Without any treatment, the migraine headache can be quite brutal. It can
last from several hours up to several days. This varies by the person,
just as the frequency of the attacks will vary. Some may have migraines
once or more a month. The most common symptoms of the migraine include
pain on one or both sides of the head, throbbing pain, blurred vision,
nausea, vomiting, and sensitivity to light and sound.
In some cases, people feel lightheaded and may even faint. Many sufferers
have their first migraine when they are children, and they keep coming
back throughout their life. These are far more powerful and troublesome
than a common tension headache. They tend to come in four different stages,
although not all sufferers go through all of these stages.
The Prodome Stage
In some cases, a day or two before a migraine really sets in, sufferers
might notice some changes in their life and routine. It's important
to pay attention to these types of changes since they can signal the approach
of the migraine.
Some of the most common changes that occur can include:
- Stiff neck
- Excessive yawning
- Certain food cravings
The Aura Stage
The aura stage can occur before or even during the actual headache portion
of the migraine. During this stage the nerves produce flashes of light
and other visual effects. However, they can also affect the other senses,
such as sound and touch. The aura stage is relatively uncommon and most
migraine sufferers do not go through this stage.
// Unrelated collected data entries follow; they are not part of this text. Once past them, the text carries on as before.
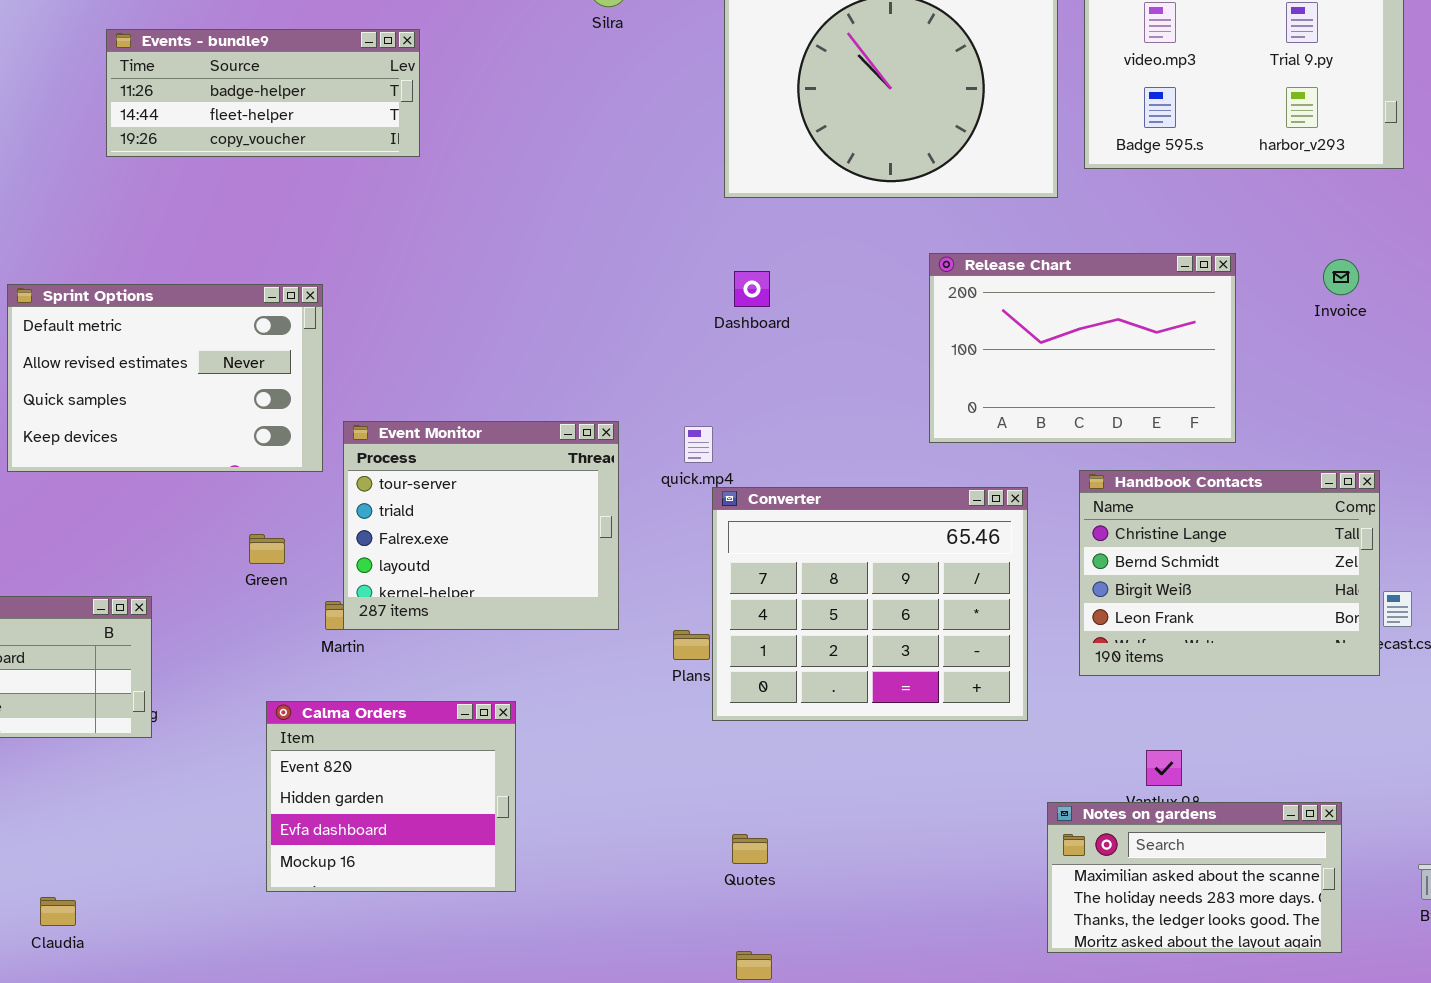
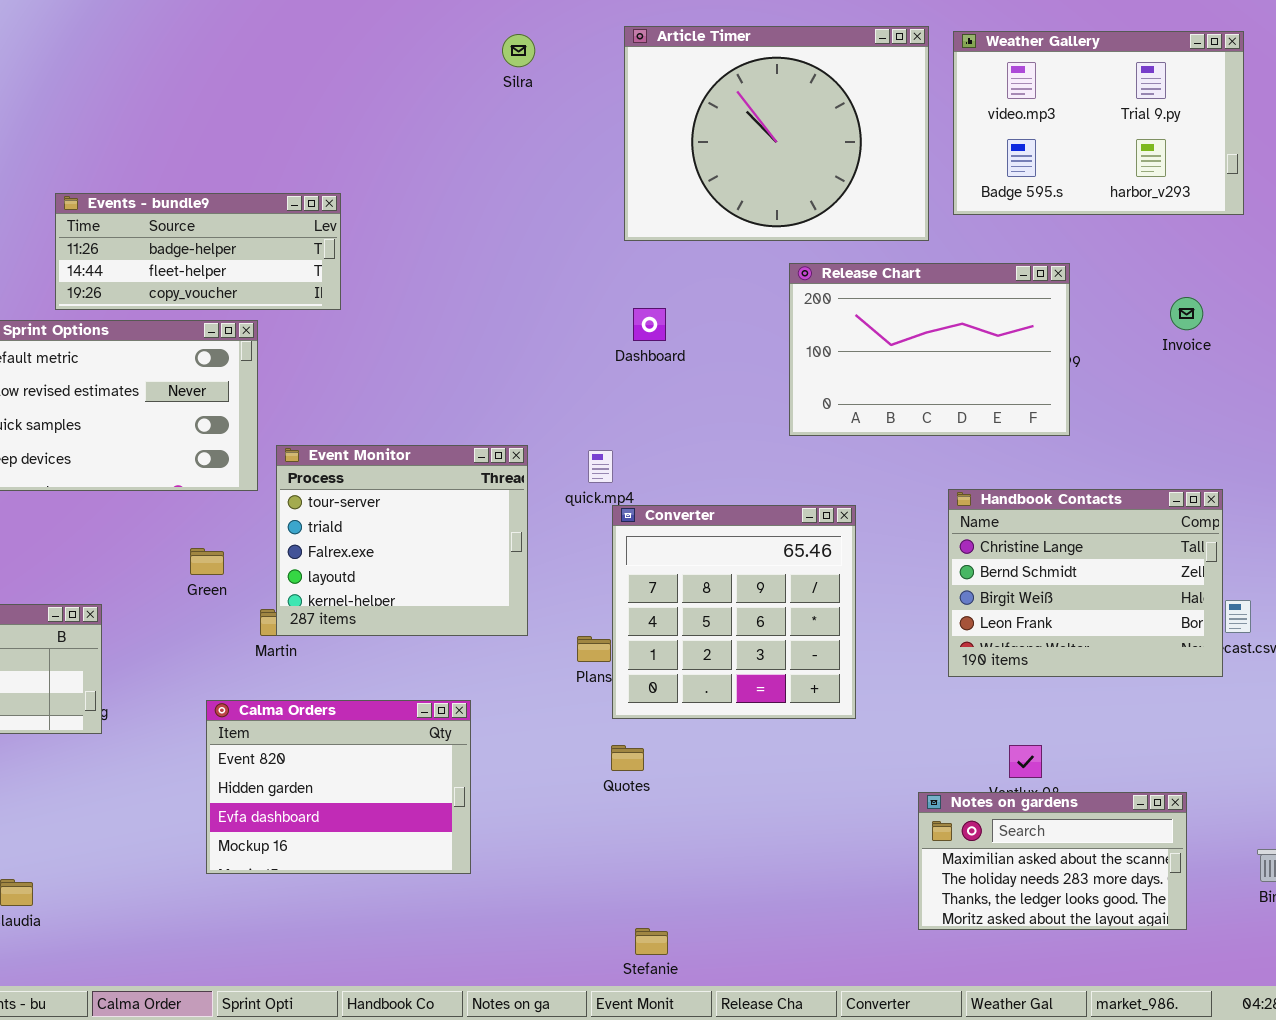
Events - bundle9: [106,29,420,157] -> [55,193,341,310], moved
Release Chart: [929,253,1236,443] -> [789,263,1070,436], moved
Converter: [712,487,1028,721] -> [612,505,856,719], resized
Calma Orders: [266,701,516,892] -> [206,700,471,874], resized
Quotes: [732,834,768,864] -> [611,745,644,771], moved

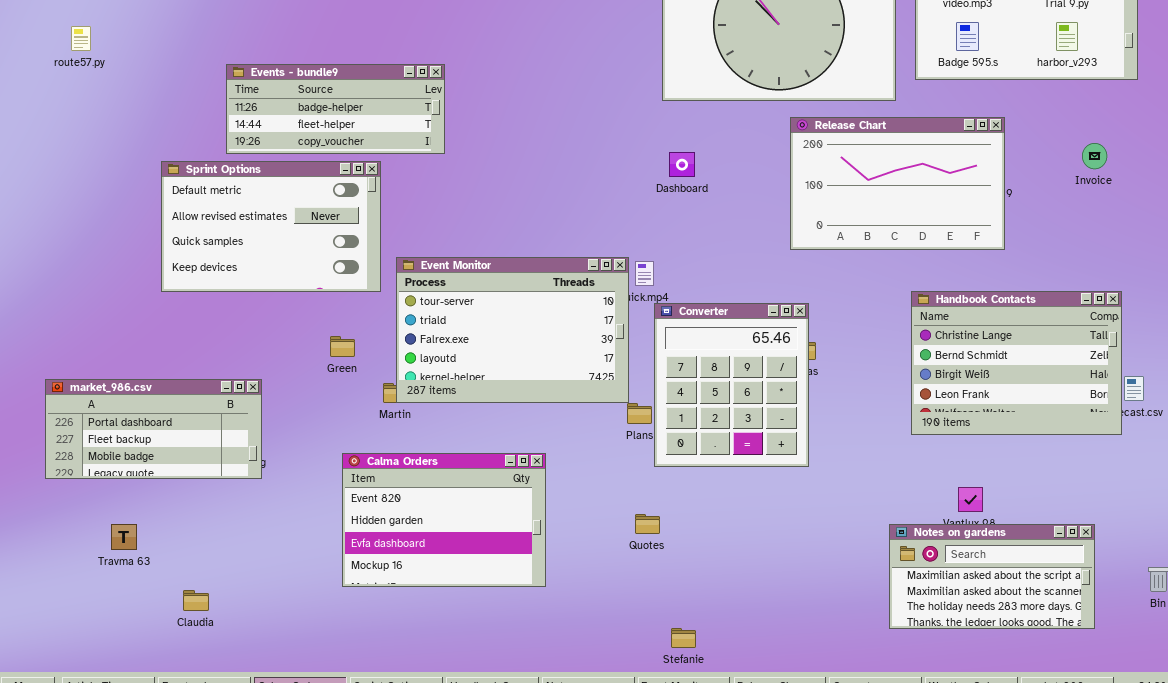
Event Monitor: [276,445,528,636] -> [396,257,629,403], resized
Converter: [612,505,856,719] -> [654,303,809,467], resized
Quotes: [611,745,644,771] -> [635,514,660,534], moved
Notes on gardens: [918,792,1187,930] -> [889,524,1095,629], scrolled up 1 row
Individuals who typically find that the symptoms will ramp up over the
course of a few minutes, and then can last for as long as an hour. In
addition to flashes of light, the aura may manifest as seeing shapes or
bright spots in front of the eyes. Some also may notice a sensation of
pins and needles in their arm or leg.
The Postdrome Stage
This is the final migraine stage, right after the headache leaves. Most
people feel worn out after the experience. However, some say that they
feel great during this stage, even ecstatic. This may be due to the fact
that the headache is actually finally gone. Those who suffer from chronic
migraines should make it a point to seek out medical attention. A neurological
expert can help find ways of coping with the migraines, such as through
the use of pain relieving or preventative medications.